DIRECTIONS:
Scan the listing below for the word "Figure" and copy every line that has it.

SOURCE MATERIAL:

──────────

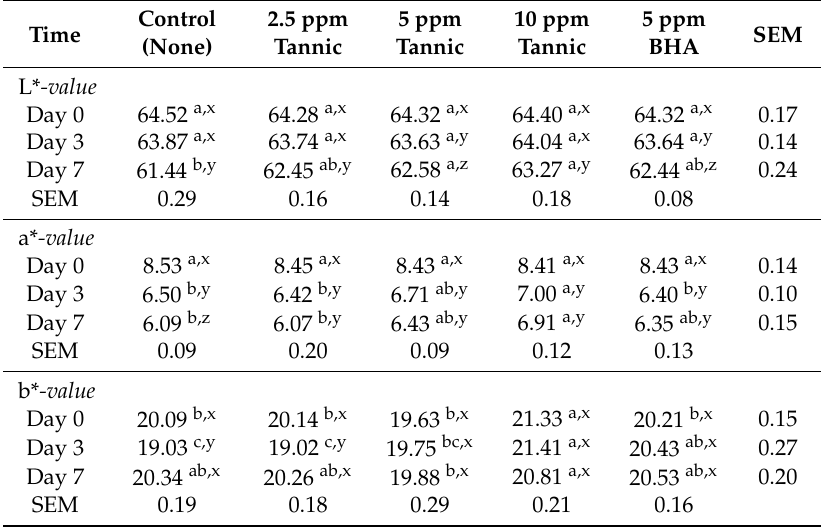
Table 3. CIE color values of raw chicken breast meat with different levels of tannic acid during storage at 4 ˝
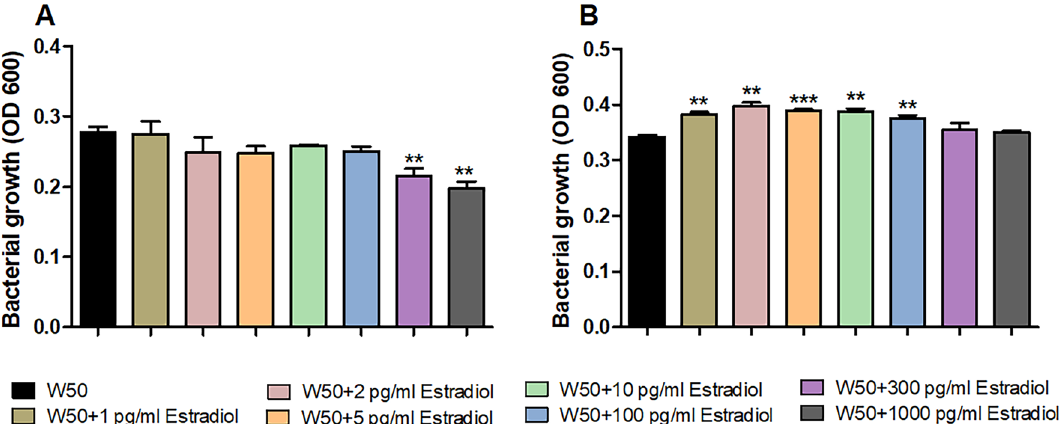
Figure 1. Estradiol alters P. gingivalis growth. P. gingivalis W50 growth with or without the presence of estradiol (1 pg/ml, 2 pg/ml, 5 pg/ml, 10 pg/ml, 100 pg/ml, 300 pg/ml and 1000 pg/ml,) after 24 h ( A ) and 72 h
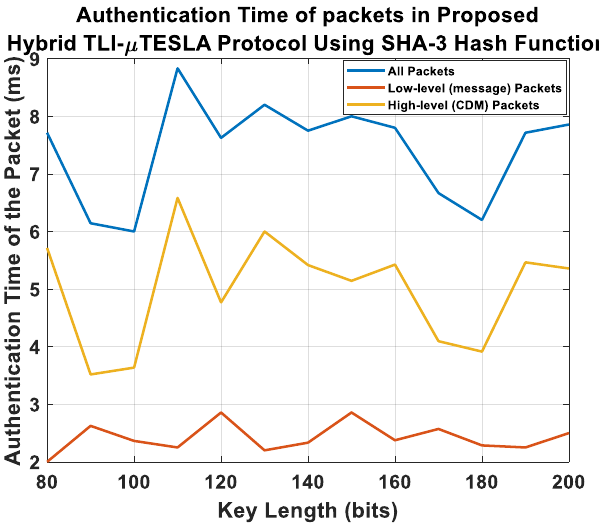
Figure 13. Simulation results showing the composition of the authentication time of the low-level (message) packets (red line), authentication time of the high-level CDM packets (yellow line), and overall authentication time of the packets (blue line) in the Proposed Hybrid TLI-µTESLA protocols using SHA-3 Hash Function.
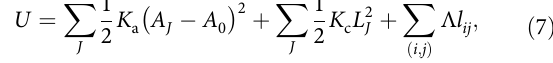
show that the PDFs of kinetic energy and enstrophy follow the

──────────

ANSWER TO THIS PROBLEM:
Figure 1. Estradiol alters P. gingivalis growth. P. gingivalis W50 growth with or without the presence of estradiol (1 pg/ml, 2 pg/ml, 5 pg/ml, 10 pg/ml, 100 pg/ml, 300 pg/ml and 1000 pg/ml,) after 24 h ( A ) and 72 h
Figure 13. Simulation results showing the composition of the authentication time of the low-level (message) packets (red line), authentication time of the high-level CDM packets (yellow line), and overall authentication time of the packets (blue line) in the Proposed Hybrid TLI-µTESLA protocols using SHA-3 Hash Function.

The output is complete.